Já o advogado da Asserjuspar, Cláudio Santos da Silva, disse que a associação ganha o processo e, na hora de executar, a decisão é limitada. Na sustentação oral, pediu que, caso o pedido seja negado, o STF fixe o prazo em, pelo menos, até a data do trânsito em julgado da ação de conhecimento – e não da proposição da ação.

O relator, ministro Marco Aurélio, afirmou que é válida a delimitação temporal. Além de não atuar em nome próprio, a associação persegue os interesses de filiados, por isso precisa de autorização de cada associado ou de assembleia. O ministro destacou que a situação de sindicatos é diferente de associações, pois há previsão de substituição processual na Constituição. No caso das associações, a previsão é de representação processual.
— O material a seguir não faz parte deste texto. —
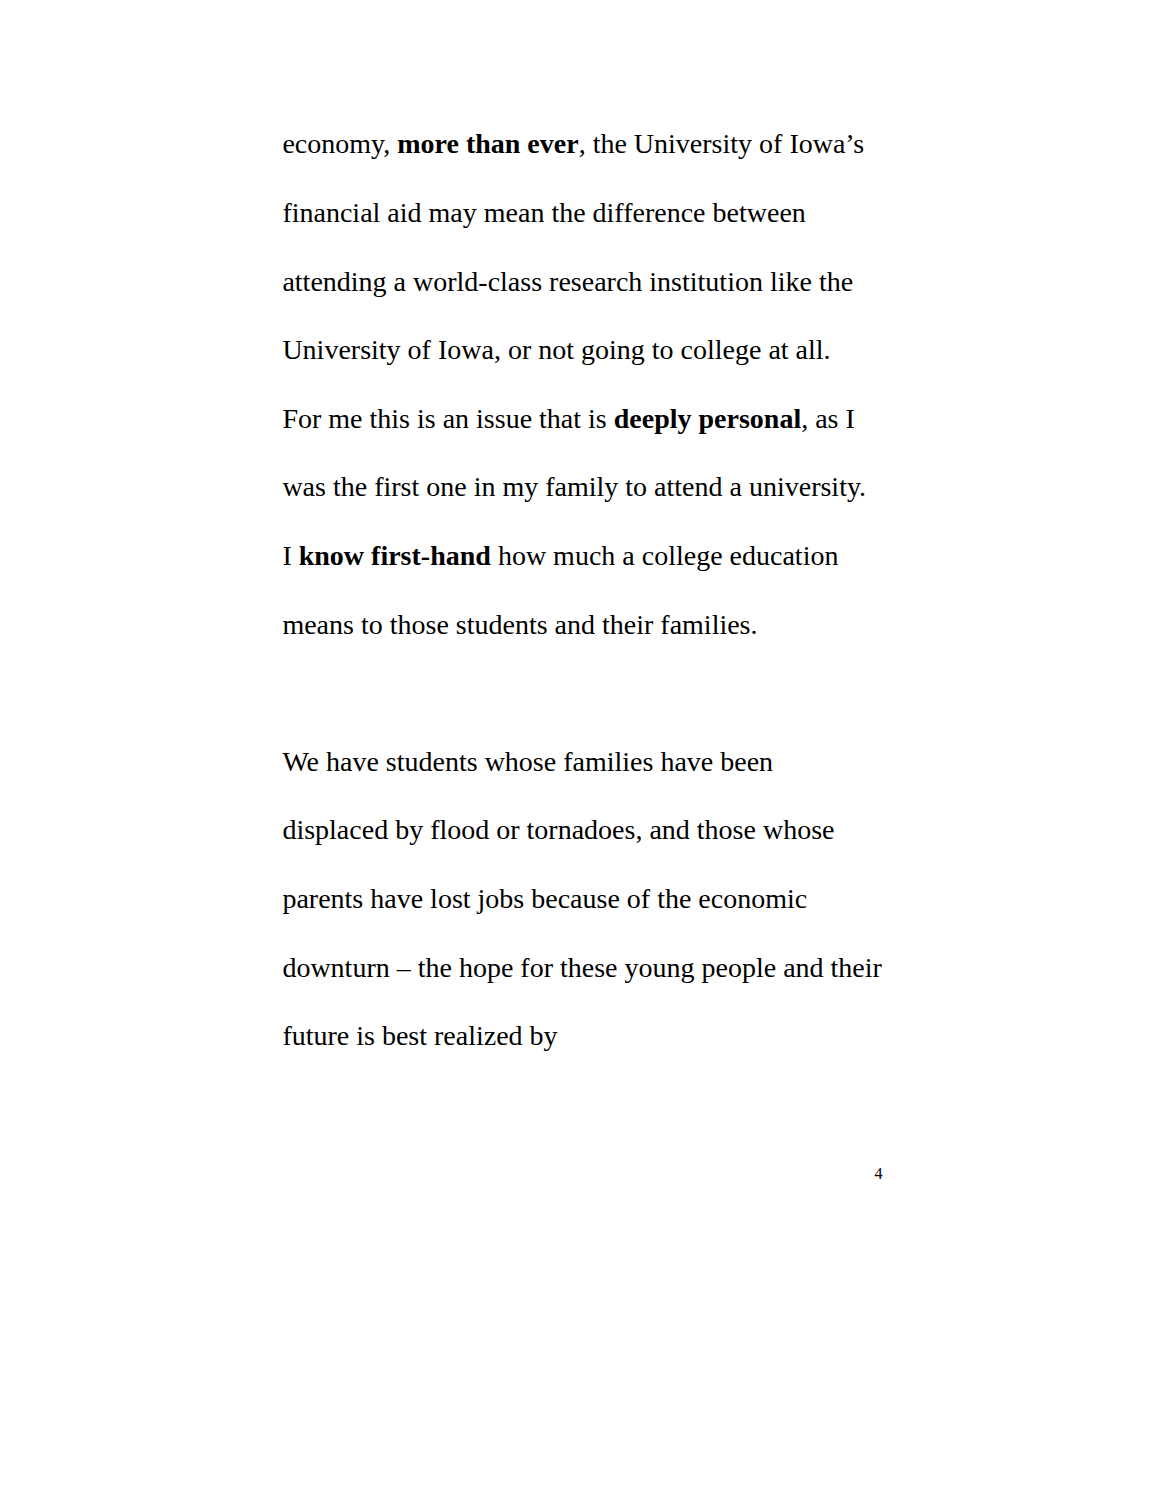economy, more than ever, the University of Iowa’s financial aid may mean the difference between attending a world-class research institution like the University of Iowa, or not going to college at all. For me this is an issue that is deeply personal, as I was the first one in my family to attend a university. I know first-hand how much a college education means to those students and their families.
We have students whose families have been displaced by flood or tornadoes, and those whose parents have lost jobs because of the economic downturn – the hope for these young people and their future is best realized by
4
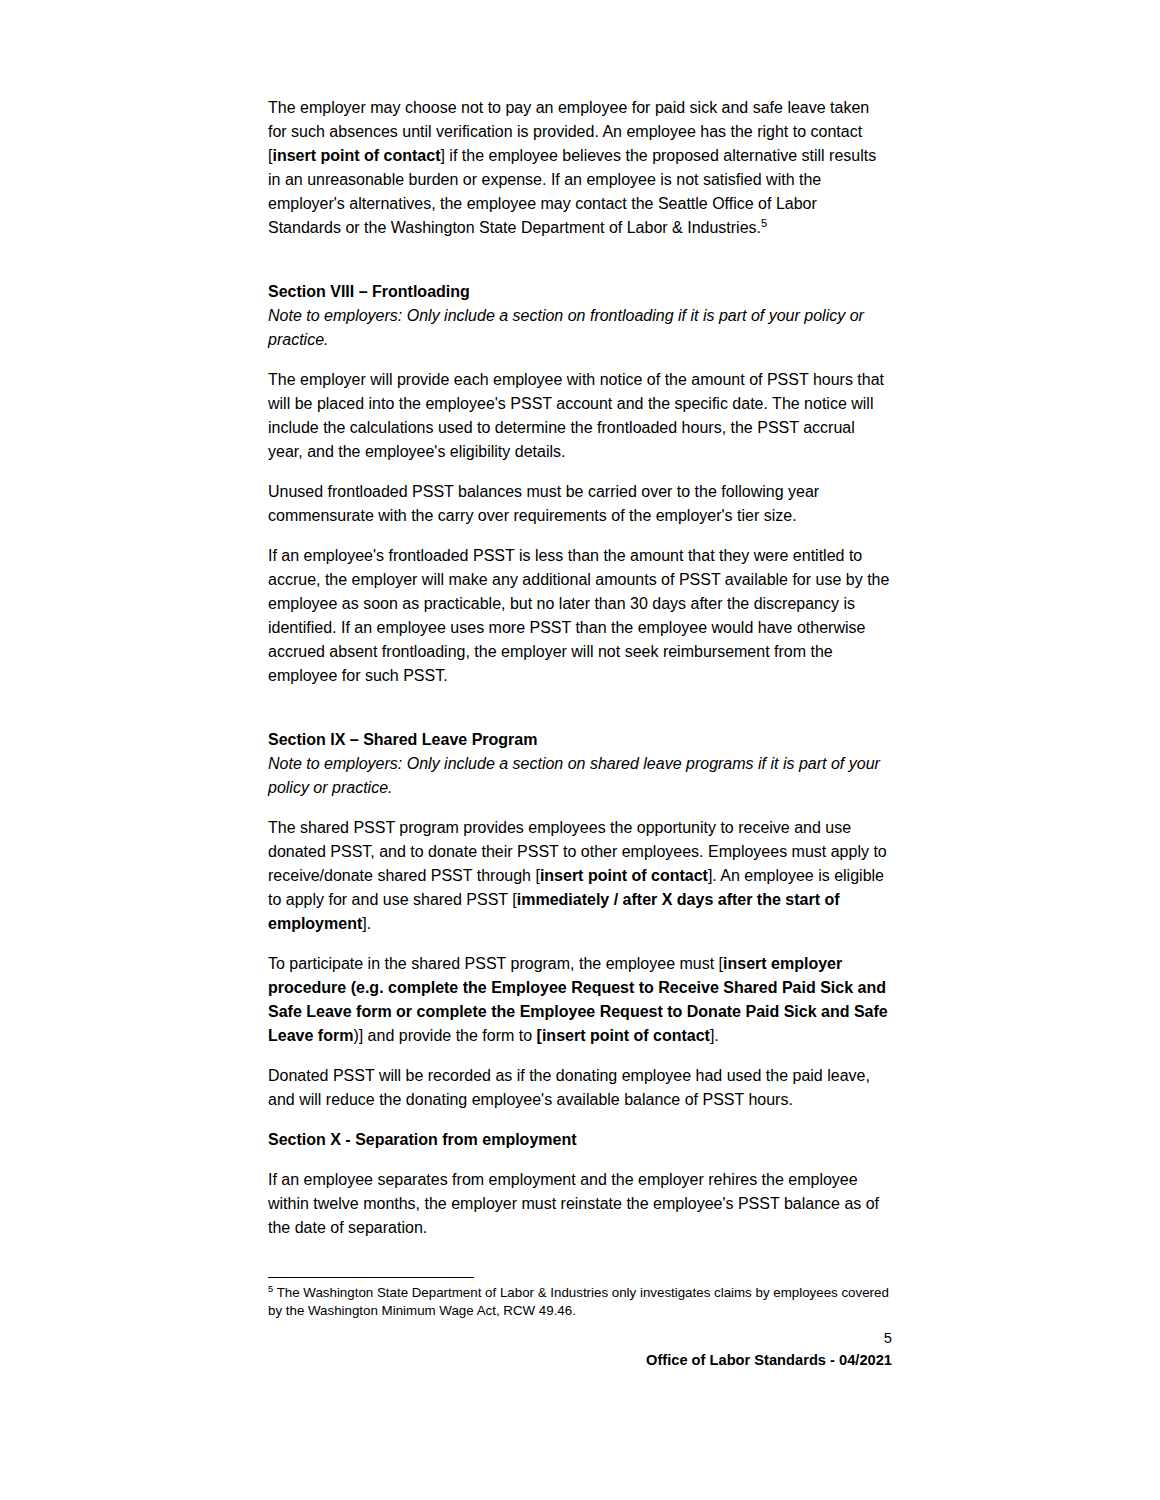The employer may choose not to pay an employee for paid sick and safe leave taken for such absences until verification is provided. An employee has the right to contact [insert point of contact] if the employee believes the proposed alternative still results in an unreasonable burden or expense. If an employee is not satisfied with the employer's alternatives, the employee may contact the Seattle Office of Labor Standards or the Washington State Department of Labor & Industries.5
Section VIII – Frontloading
Note to employers: Only include a section on frontloading if it is part of your policy or practice.
The employer will provide each employee with notice of the amount of PSST hours that will be placed into the employee's PSST account and the specific date. The notice will include the calculations used to determine the frontloaded hours, the PSST accrual year, and the employee's eligibility details.
Unused frontloaded PSST balances must be carried over to the following year commensurate with the carry over requirements of the employer's tier size.
If an employee's frontloaded PSST is less than the amount that they were entitled to accrue, the employer will make any additional amounts of PSST available for use by the employee as soon as practicable, but no later than 30 days after the discrepancy is identified. If an employee uses more PSST than the employee would have otherwise accrued absent frontloading, the employer will not seek reimbursement from the employee for such PSST.
Section IX – Shared Leave Program
Note to employers: Only include a section on shared leave programs if it is part of your policy or practice.
The shared PSST program provides employees the opportunity to receive and use donated PSST, and to donate their PSST to other employees. Employees must apply to receive/donate shared PSST through [insert point of contact]. An employee is eligible to apply for and use shared PSST [immediately / after X days after the start of employment].
To participate in the shared PSST program, the employee must [insert employer procedure (e.g. complete the Employee Request to Receive Shared Paid Sick and Safe Leave form or complete the Employee Request to Donate Paid Sick and Safe Leave form)] and provide the form to [insert point of contact].
Donated PSST will be recorded as if the donating employee had used the paid leave, and will reduce the donating employee's available balance of PSST hours.
Section X - Separation from employment
If an employee separates from employment and the employer rehires the employee within twelve months, the employer must reinstate the employee's PSST balance as of the date of separation.
5 The Washington State Department of Labor & Industries only investigates claims by employees covered by the Washington Minimum Wage Act, RCW 49.46.
5
Office of Labor Standards - 04/2021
O relator disse não ver como seria possível, na fase de realização do título executivo judicial, alterá-lo para incluir pessoas que não foram apontadas inicialmente como beneficiárias da ação de conhecimento e não autorizaram a associação a atuar.

Os associados, acrescentou, também têm que ter domicílio na área de jurisdição do órgão julgador, em caso de ação em rito ordinário. No voto, o ministro declarou a constitucionalidade do artigo 2-A da Lei nº 9.494, de 1997. No julgamento, o ministro Luís Roberto Barroso se declarou impedido.